Stored data entries
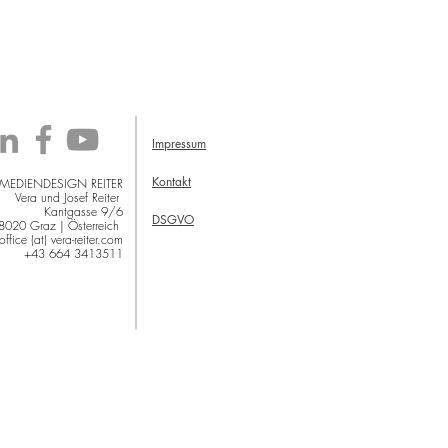
lster des Föhns die heranziehenden
htwetterfronten blockiert, bleibt es im
gebiet niederschlagsfrei. Als
fotograf g
Impressum
Kontakt
 MEDIENDESIGN REITER
Vera und Josef Reiter
Kantgasse 9/6
DSGVO
8020 Graz | Österreich
office (at) vera-reiter.com
+43 664 3413511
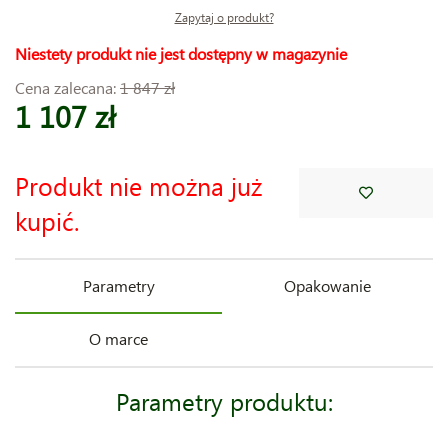
Zapytaj o produkt?
Niestety produkt nie jest dostępny w magazynie
Cena zalecana:
1 847 zł
1 107 zł
Produkt nie można już
kupić.
Parametry
Opakowanie
O marce
Parametry produktu:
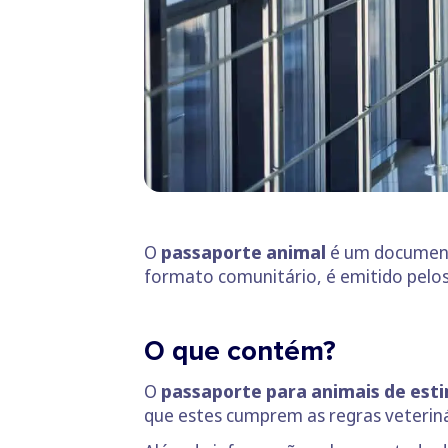
O
passaporte animal
é um document
formato comunitário, é emitido pelos 
O que contém?
O
passaporte para animais de est
que estes cumprem as regras veteriná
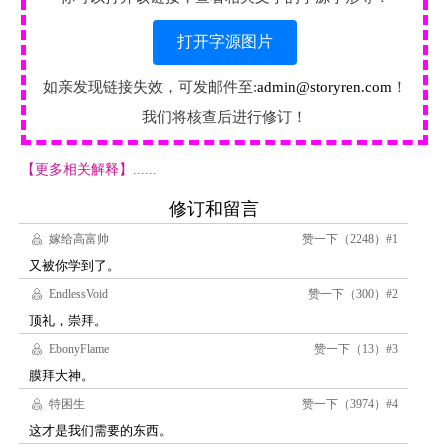
打开字源图片
如亲发现链接失效，可发邮件至:
admin@storyren.com
！
我们将核查后进行修订！
【更多相关解释】......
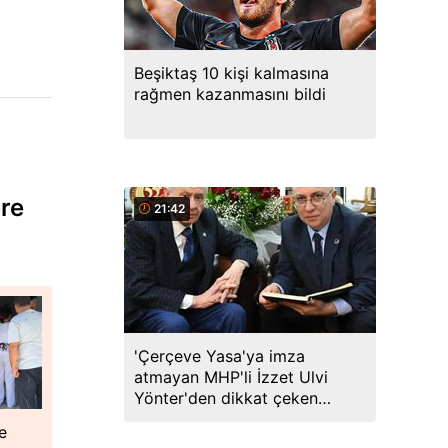
Beşiktaş 10 kişi kalmasına
rağmen kazanmasını bildi
ere
21:42
'Çerçeve Yasa'ya imza
atmayan MHP'li İzzet Ulvi
Yönter'den dikkat çeken
paylaşım: Bir canım var o da
e
feda olsun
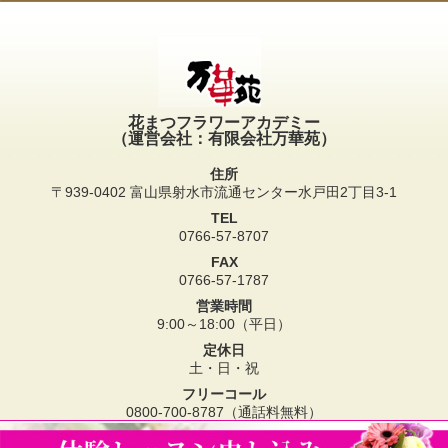
花まつフラワーアカデミー
（運営会社：有限会社万華苑）
住所
〒939-0402 富山県射水市流通センター水戸田2丁目3-1
TEL
0766-57-8707
FAX
0766-57-1787
営業時間
9:00～18:00（平日）
定休日
土・日・祝
フリーコール
0800-700-8787（通話料無料）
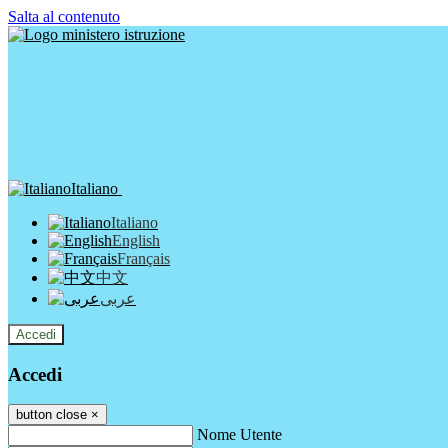
Salta al contenuto
Italiano
Italiano
English
Français
中文
عربى
Accedi
Accedi
button close
×
Nome Utente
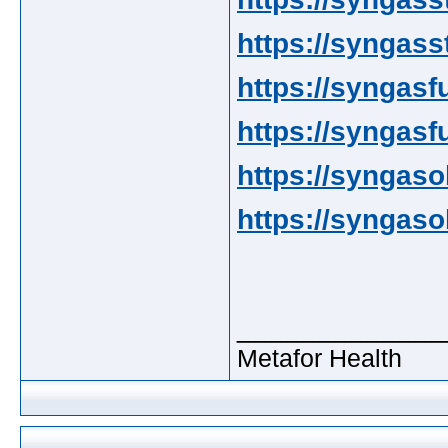
https://syngass
https://syngasf
https://syngasfu
https://syngaso
https://syngaso
_____________
Metafor Health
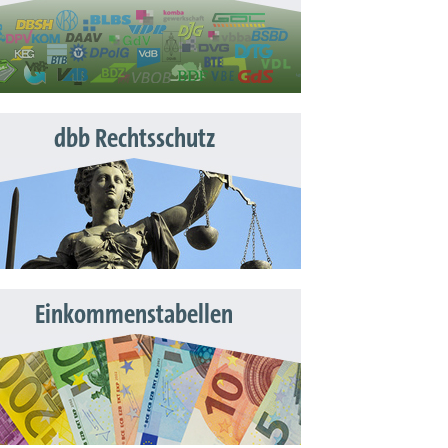
dbb Rechtsschutz
Einkommenstabellen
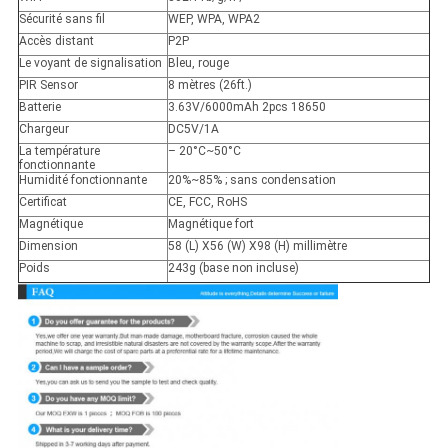
Sécurité sans fil
WEP, WPA, WPA2
Accès distant
P2P
Le voyant de signalisation
Bleu, rouge
PIR Sensor
8 mètres (26ft.)
Batterie
3.63V/6000mAh 2pcs 18650
Chargeur
DC5V/1A
La température
– 20°C~50°C
fonctionnante
Humidité fonctionnante
20%~85% ; sans condensation
Certificat
CE, FCC, RoHS
Magnétique
Magnétique fort
Dimension
58 (L) X56 (W) X98 (H) millimètre
Poids
243g (base non incluse)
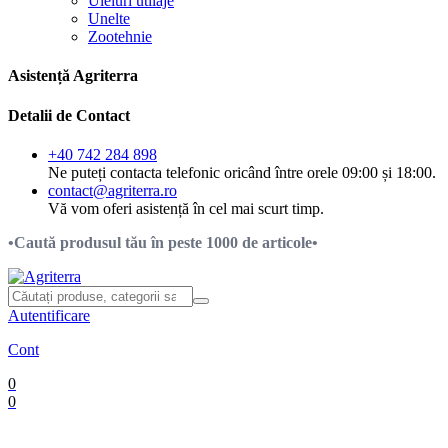
Uleiuri utilaje
Unelte
Zootehnie
Asistență Agriterra
Detalii de Contact
+40 742 284 898
Ne puteți contacta telefonic oricând între orele 09:00 și 18:00.
contact@agriterra.ro
Vă vom oferi asistență în cel mai scurt timp.
•Caută produsul tău în peste 1000 de articole•
Autentificare
Cont
0
0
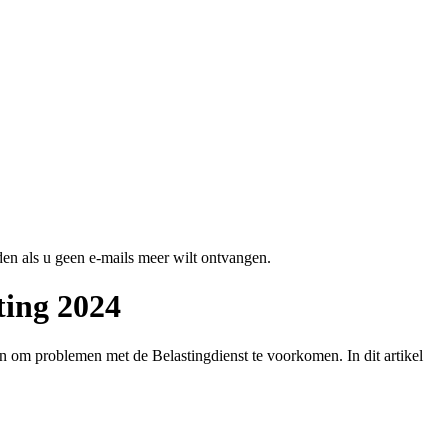
en als u geen e-mails meer wilt ontvangen.
ting 2024
oen om problemen met de Belastingdienst te voorkomen. In dit artikel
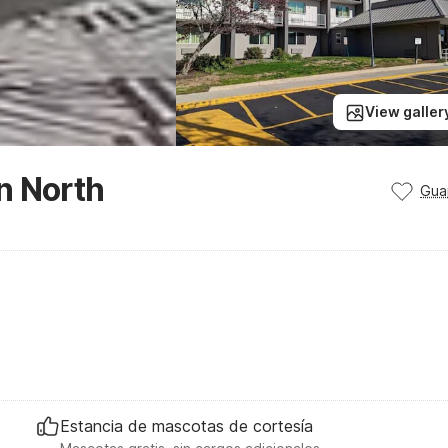
View galler
n North
Gua
Estancia de mascotas de cortesía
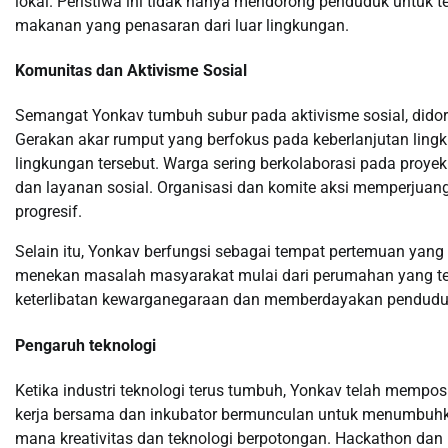
lokal. Peristiwa ini tidak hanya mendorong penduduk untuk 
makanan yang penasaran dari luar lingkungan.
Komunitas dan Aktivisme Sosial
Semangat Yonkav tumbuh subur pada aktivisme sosial, dido
Gerakan akar rumput yang berfokus pada keberlanjutan lingku
lingkungan tersebut. Warga sering berkolaborasi pada proyek 
dan layanan sosial. Organisasi dan komite aksi memperjuan
progresif.
Selain itu, Yonkav berfungsi sebagai tempat pertemuan yang
menekan masalah masyarakat mulai dari perumahan yang terj
keterlibatan kewarganegaraan dan memberdayakan pendudu
Pengaruh teknologi
Ketika industri teknologi terus tumbuh, Yonkav telah mempos
kerja bersama dan inkubator bermunculan untuk menumbuhka
mana kreativitas dan teknologi berpotongan. Hackathon dan l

> [Brief] Please edit the records between the lines holding "Salta al contenuto" and "Estancia de mascotas de cortesía", inclusive, replacing "Batterie" with "Accumulateur" and changing nothing else. Give back only those lines, without the pictures.

> [Answer section]
Salta al contenuto
Italiano
Italiano
English
Français
中文
عربى
Accedi
Accedi
button close
×
Nome Utente
https://syngass
https://syngasf
https://syngasfu
https://syngaso
https://syngaso
_____________
Metafor Health
dbb Rechtsschutz
Einkommenstabellen
Sécurité sans fil
WEP, WPA, WPA2
Accès distant
P2P
Le voyant de signalisation
Bleu, rouge
PIR Sensor
8 mètres (26ft.)
Accumulateur
3.63V/6000mAh 2pcs 18650
Chargeur
DC5V/1A
La température
– 20°C~50°C
fonctionnante
Humidité fonctionnante
20%~85% ; sans condensation
Certificat
CE, FCC, RoHS
Magnétique
Magnétique fort
Dimension
58 (L) X56 (W) X98 (H) millimètre
Poids
243g (base non incluse)
Uleiuri utilaje
Unelte
Zootehnie
Asistență Agriterra
Detalii de Contact
+40 742 284 898
Ne puteți contacta telefonic oricând între orele 09:00 și 18:00.
contact@agriterra.ro
Vă vom oferi asistență în cel mai scurt timp.
•Caută produsul tău în peste 1000 de articole•
Autentificare
Cont
0
0
en als u geen e-mails meer wilt ontvangen.
ting 2024
oen om problemen met de Belastingdienst te voorkomen. In dit artikel
View galler
n North
Gua
Estancia de mascotas de cortesía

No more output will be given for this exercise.